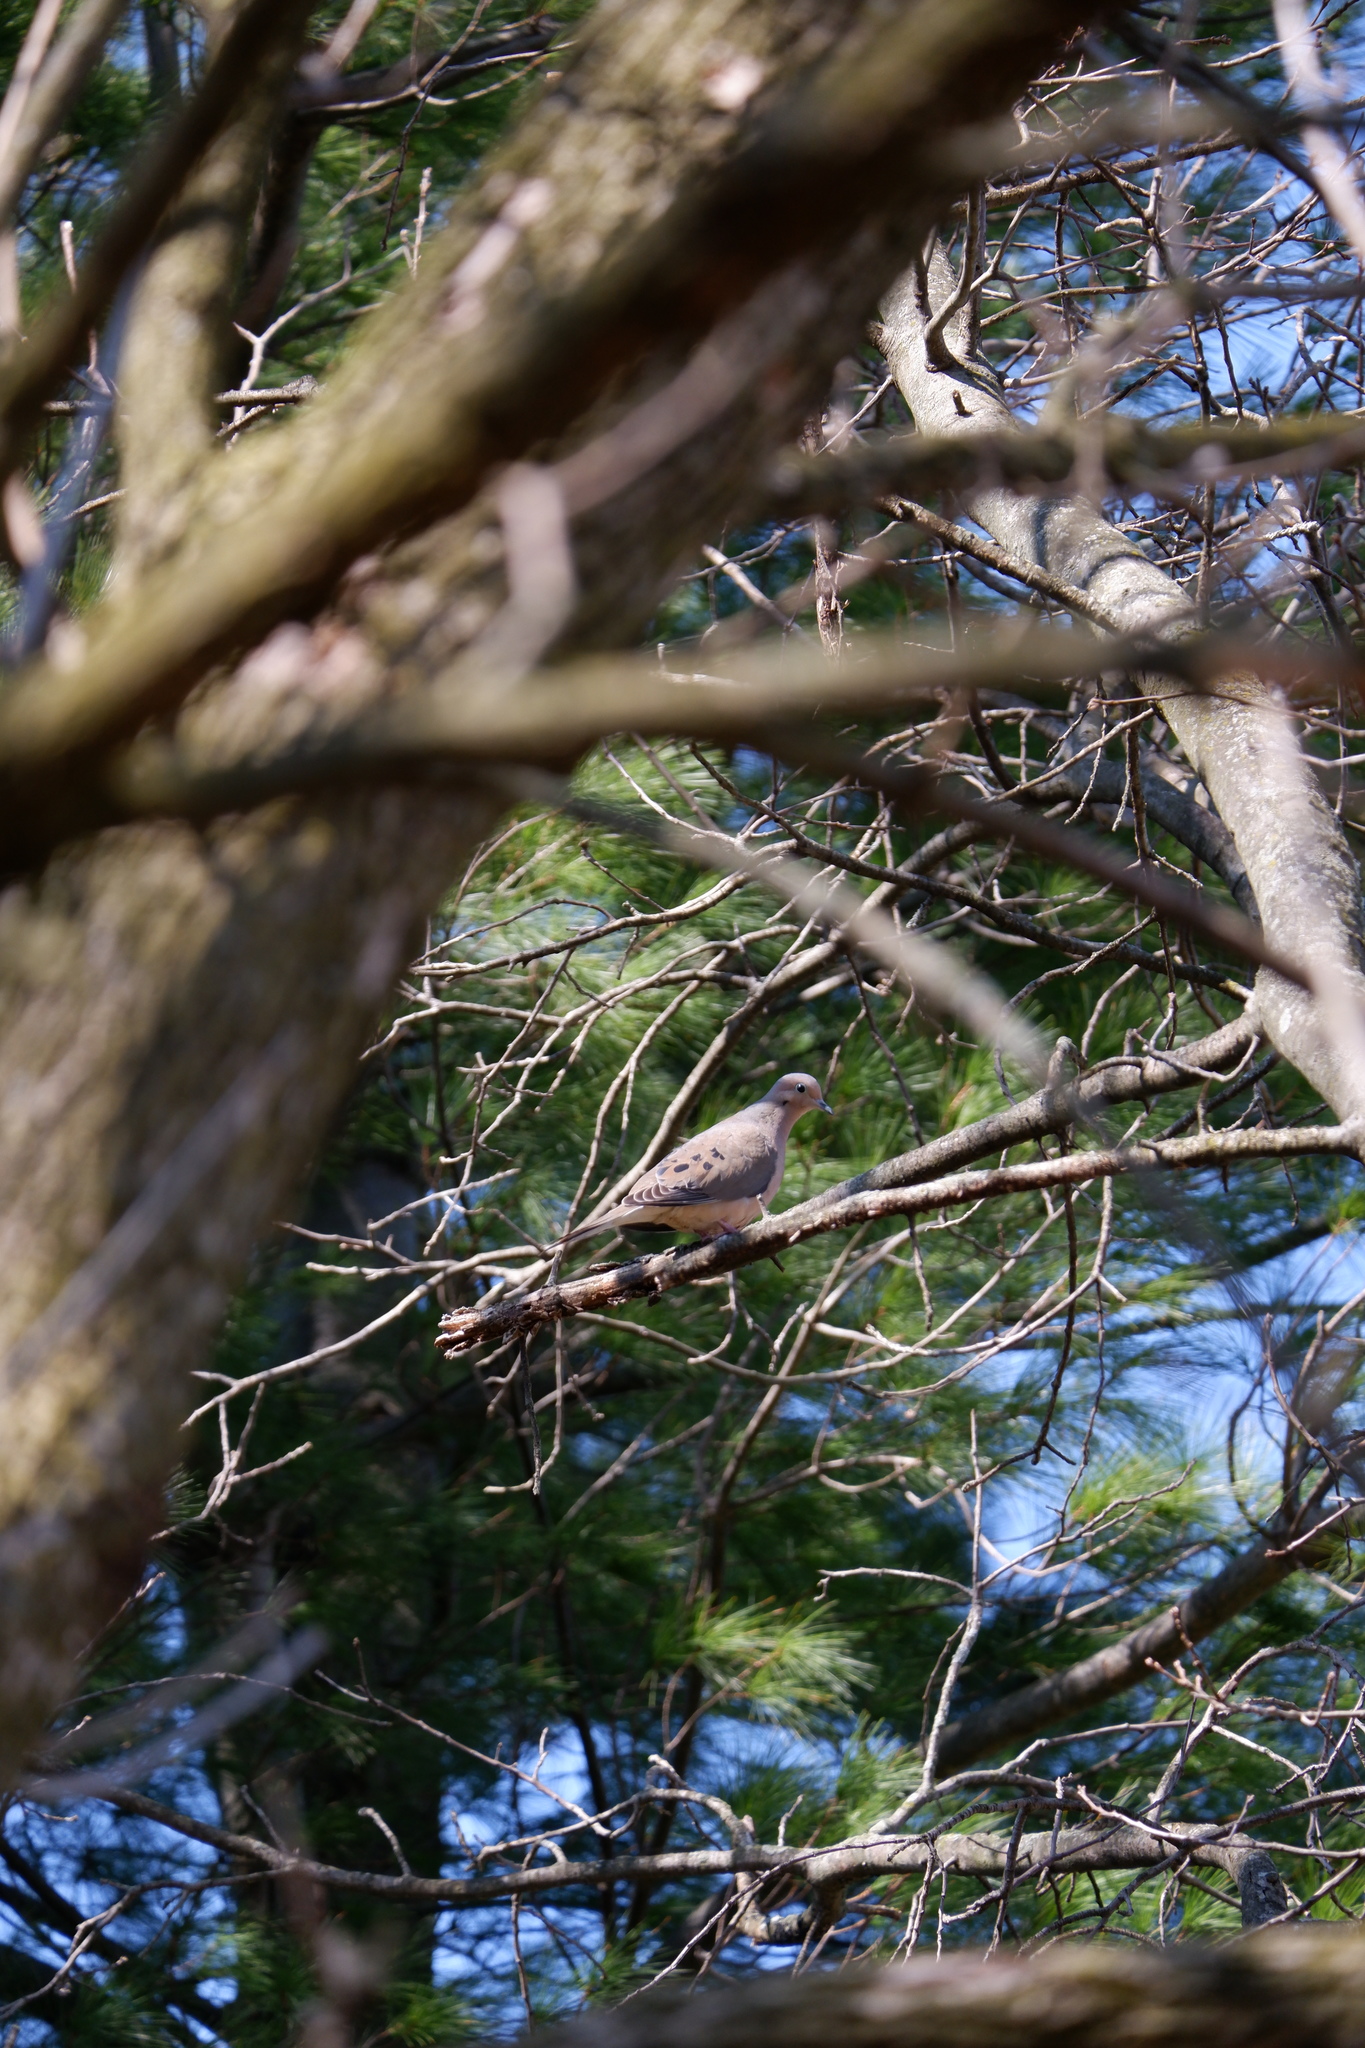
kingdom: Animalia
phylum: Chordata
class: Aves
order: Columbiformes
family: Columbidae
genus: Zenaida
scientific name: Zenaida macroura
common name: Mourning dove
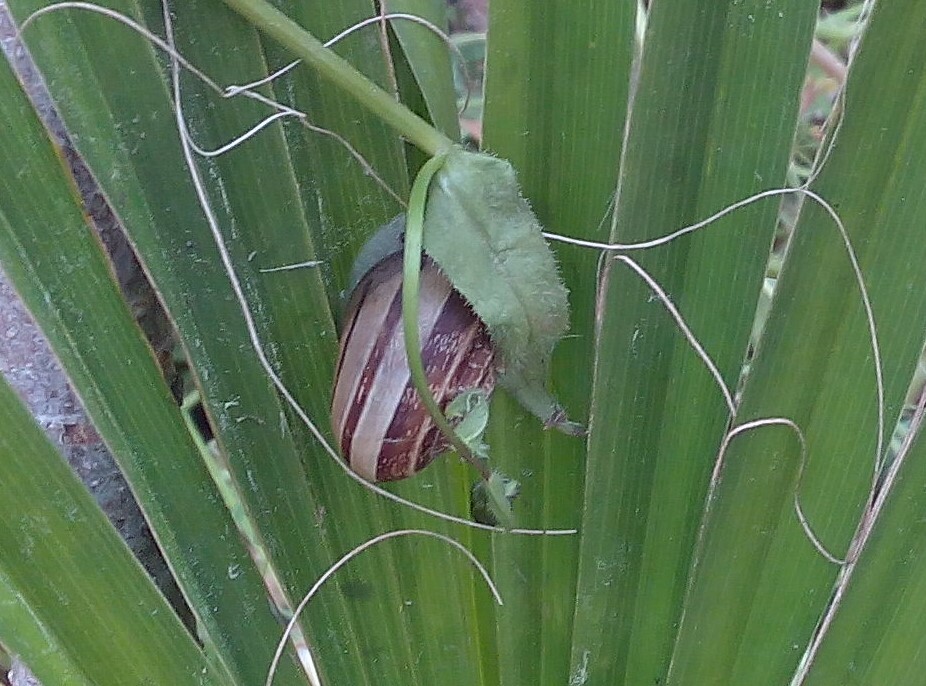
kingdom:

________

### What is asked
Could you return every line of the listing verbatim, starting at the one that contains "order: Columbiformes" and ending at the final line of the listing, with the pictures left out?

### Worked answer
order: Columbiformes
family: Columbidae
genus: Zenaida
scientific name: Zenaida macroura
common name: Mourning dove
kingdom:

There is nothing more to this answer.